Example - Capital Gains Tax on cryptocurrency
This example is applicable if your cryptocurrency gains have exceeded the annual tax-free allowance of £3,000 and you do not offset your gains against any losses from up to four years prior to the end of the tax year in which you disposed of your crypto. If that is the case, you will be liable to pay CGT at the following rates:
| Basic Rate CGT (annual income between £12,571 - £50,270) | Higher Rate CGT (annual income between £50,271 - £150,000) |
| 18% | 24% |
Example: You are subject to CGT. You are a basic rate taxpayer. You purchase Bitcoin for £10,000 and sell it at a later date for £25,000 (amounting to £15,000 in gains). You have made gains of £12,000 above the annual tax-free allowance.

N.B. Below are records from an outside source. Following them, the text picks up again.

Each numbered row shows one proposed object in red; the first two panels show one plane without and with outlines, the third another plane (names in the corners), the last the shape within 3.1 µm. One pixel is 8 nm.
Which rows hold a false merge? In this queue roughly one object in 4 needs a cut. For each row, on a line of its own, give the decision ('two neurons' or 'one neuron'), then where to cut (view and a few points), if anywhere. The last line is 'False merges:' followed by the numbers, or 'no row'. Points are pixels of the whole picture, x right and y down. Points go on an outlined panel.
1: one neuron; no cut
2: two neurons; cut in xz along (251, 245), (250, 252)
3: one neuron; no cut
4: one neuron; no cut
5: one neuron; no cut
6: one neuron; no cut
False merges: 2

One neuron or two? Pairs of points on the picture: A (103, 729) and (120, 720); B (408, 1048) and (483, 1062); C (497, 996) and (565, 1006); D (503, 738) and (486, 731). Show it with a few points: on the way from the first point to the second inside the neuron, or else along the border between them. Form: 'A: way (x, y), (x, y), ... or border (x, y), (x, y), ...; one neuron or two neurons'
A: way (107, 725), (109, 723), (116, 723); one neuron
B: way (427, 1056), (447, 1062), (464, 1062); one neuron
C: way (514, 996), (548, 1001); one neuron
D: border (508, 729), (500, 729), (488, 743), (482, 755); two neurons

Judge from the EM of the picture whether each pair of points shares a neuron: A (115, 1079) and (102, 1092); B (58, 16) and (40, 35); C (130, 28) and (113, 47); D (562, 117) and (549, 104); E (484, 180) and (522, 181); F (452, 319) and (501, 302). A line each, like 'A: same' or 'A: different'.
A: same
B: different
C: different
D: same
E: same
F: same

You will need to pay 18% CGT on this amount. Therefore, you must pay £2,160 in CGT on your profits.
How to pay tax on cryptocurrency
You need to provide a self-assessed tax return and declare any taxable profits you have made from cryptocurrency to HMRC. You will have to pay a penalty fee if you do not declare your taxable gains or pay the required tax by the annual deadline.
For the current 2026/27 tax year, the deadline is 31st January 2028. However, if you have never submitted a self-assessed tax return before, you must have registered for self-assessment by 5th October 2027 – you do this on the GOV.UK website. You have until 31st January 2028 to pay the tax you owe to HMRC on any taxable profits. There are several ways to do so, including through online banking or cheque. The amount will usually be taken via your chosen method within 5 working days.

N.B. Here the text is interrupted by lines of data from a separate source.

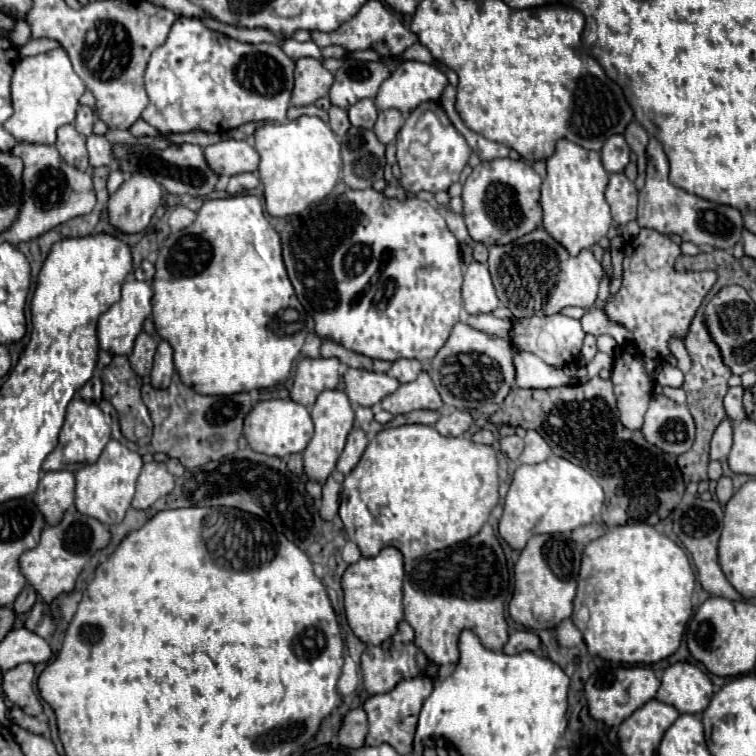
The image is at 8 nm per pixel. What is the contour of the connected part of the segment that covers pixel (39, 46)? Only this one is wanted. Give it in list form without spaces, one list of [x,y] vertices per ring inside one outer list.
[[[35,38],[31,40],[29,44],[21,46],[19,48],[19,56],[25,58],[25,56],[35,56],[35,54],[41,54],[41,52],[49,52],[53,48],[59,48],[61,44],[57,40],[51,40],[51,38]]]

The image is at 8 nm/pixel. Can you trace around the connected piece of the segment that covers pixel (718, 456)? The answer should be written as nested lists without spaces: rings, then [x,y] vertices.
[[[725,418],[713,434],[711,440],[711,460],[725,460],[729,456],[733,444],[733,428],[731,428],[731,420]]]

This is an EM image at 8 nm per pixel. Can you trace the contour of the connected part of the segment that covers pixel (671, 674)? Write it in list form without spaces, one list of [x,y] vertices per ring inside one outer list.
[[[671,664],[661,678],[657,700],[671,704],[681,714],[701,714],[713,696],[713,684],[707,674],[689,664]]]

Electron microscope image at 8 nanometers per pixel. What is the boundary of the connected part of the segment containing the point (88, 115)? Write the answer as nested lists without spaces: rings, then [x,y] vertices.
[[[79,106],[77,110],[77,118],[75,118],[75,128],[81,136],[91,136],[93,134],[93,122],[95,122],[95,114],[89,106]]]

If you did not register for a previous tax year, you should still register as soon as possible, but you may be liable to a penalty charge of £100 if your tax return is up to 3 months late, and even more if your tax bill is actually paid late. Interest is also charged on late payments. The GOV.UK website has a calculator which can help you to estimate the penalty you may face for a late tax return or payment.
Any eligible gains made in the previous tax year (6th April 2025 to 5th April 2026) will need to be paid to HMRC by 31 January 2027. You can follow the same process to register for a self-assessment tax return on the GOV.UK website if you have never submitted one before.

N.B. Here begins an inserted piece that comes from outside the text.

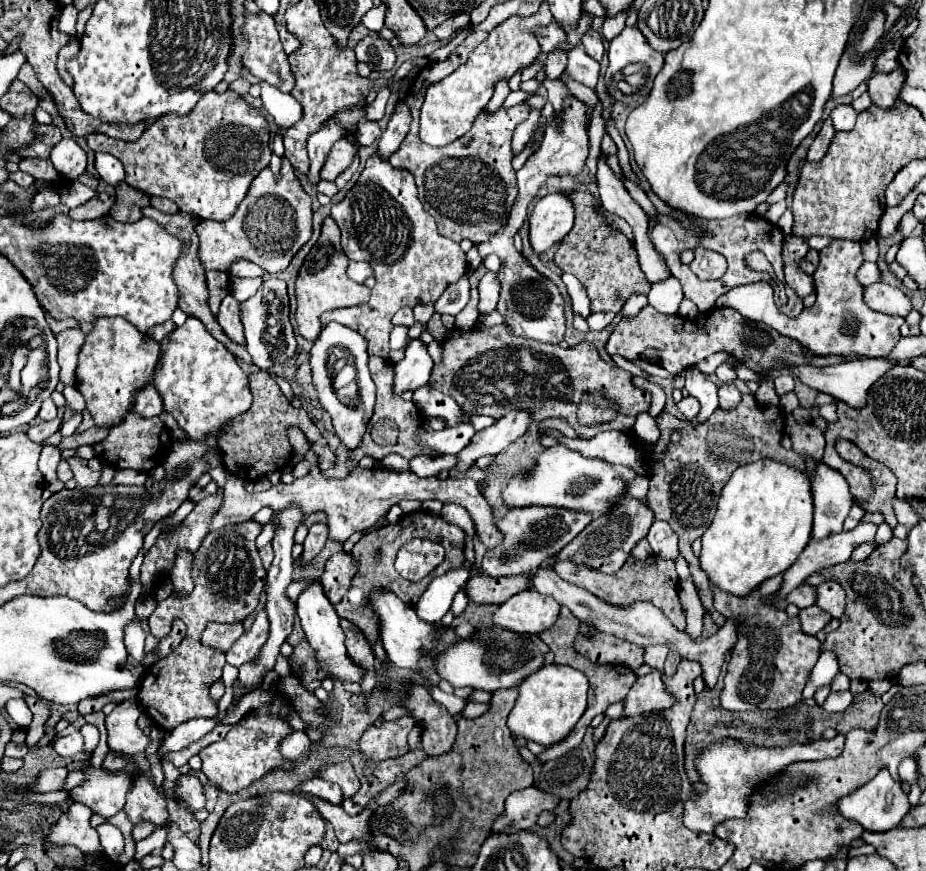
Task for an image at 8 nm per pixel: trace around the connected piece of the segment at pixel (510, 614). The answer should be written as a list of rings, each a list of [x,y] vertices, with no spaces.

Can you invest in cryptocurrency without paying tax?
You can invest in crypto without paying tax. This could be by gradually disposing of your holdings to ensure you fall within your CGT tax-free allowance of £3,000, or by offsetting your gains against other eligible losses.
Alternatively, you could invest in crypto ETNs (exchange-traded notes), also called cETNs, held in an ISA. HMRC decided back in October 2025 – when crypto ETNs were first approved by the Financial Conduct Authority (FCA) – that cETNs can be held in stocks and shares ISAs. However, since the start of the current tax year (2026/27), they can only be held in an Innovative Finance ISA.
HRMC said: "From 6 April 2026, they [cETNs] will be reclassified as qualifying investments within the Innovative Finance ISA (IFISA)."
It is not clear why HMRC took the decision to adopt these rules, but it does mean that investors can take advantage of the tax-free ISA wrapper to invest in crypto. Of course, an ETN is not exactly the same as owning an asset, and you can learn more by reading our article ‘Which investment platforms offer Crypto ETNs?’.
Further reading on cryptocurrency
If you need to brush up on your understanding of the crypto industry, head over to our beginner’s guide to investing in Bitcoin and cryptocurrency, or check out our explainer on what Bitcoin is and how it works. You can also browse our list of the best cryptocurrency exchange platforms in the UK, and our breakdown of how – and to what extent – cryptocurrency is regulated in the UK.
Always keep in mind that the Financial Conduct Authority (FCA) does not regulate most cryptoassets, meaning investors are not protected by the Financial Services Compensation Scheme (FSCS), which protects up to £85,000 (£170,000 for joint accounts) if a financial firm fails. Cryptocurrency can be an extremely volatile investment and so is more suited to a sophisticated investor that is comfortable with getting less back than they put in.